RECORDS FOR THE EXERCISE
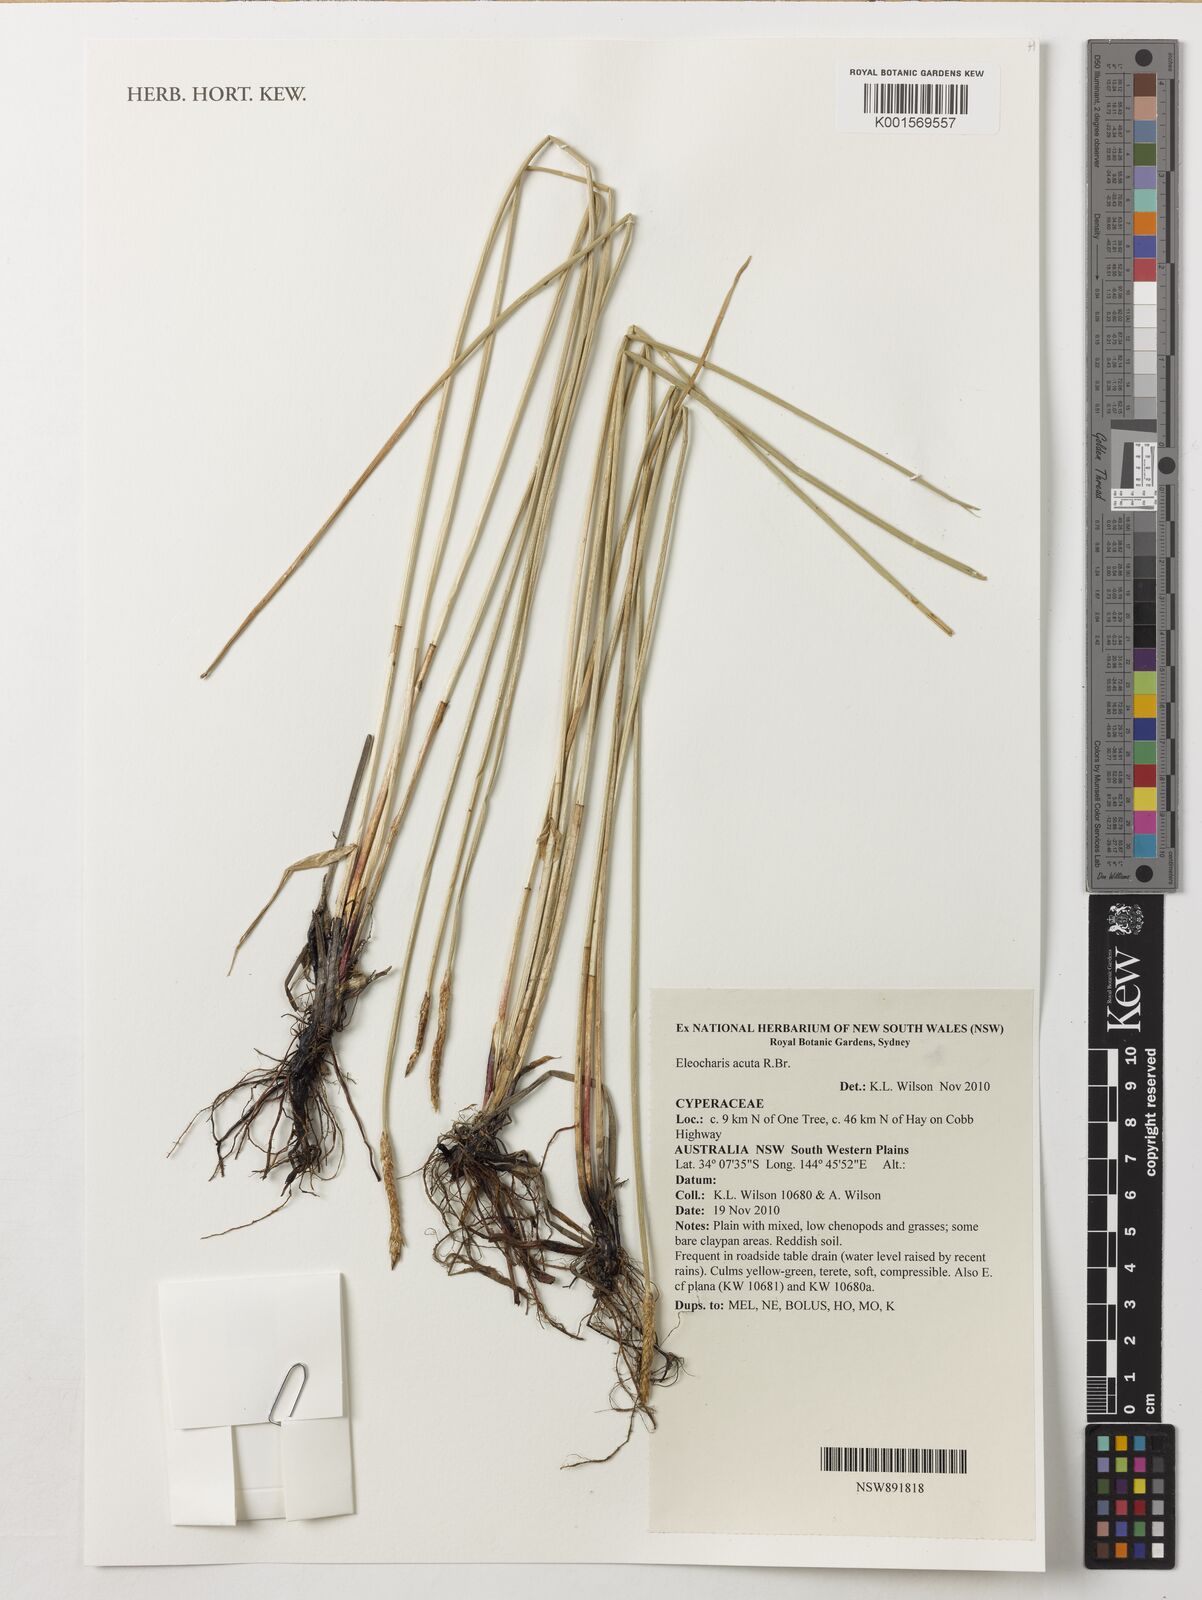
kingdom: Plantae
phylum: Tracheophyta
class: Liliopsida
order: Poales
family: Cyperaceae
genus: Eleocharis
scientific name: Eleocharis acuta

THE PROBLEM
Rewrite the material with "scientific name" changed to "species" and everything else left as it is. Leave the pictures out.

EXPECTED OUTPUT
kingdom: Plantae
phylum: Tracheophyta
class: Liliopsida
order: Poales
family: Cyperaceae
genus: Eleocharis
species: Eleocharis acuta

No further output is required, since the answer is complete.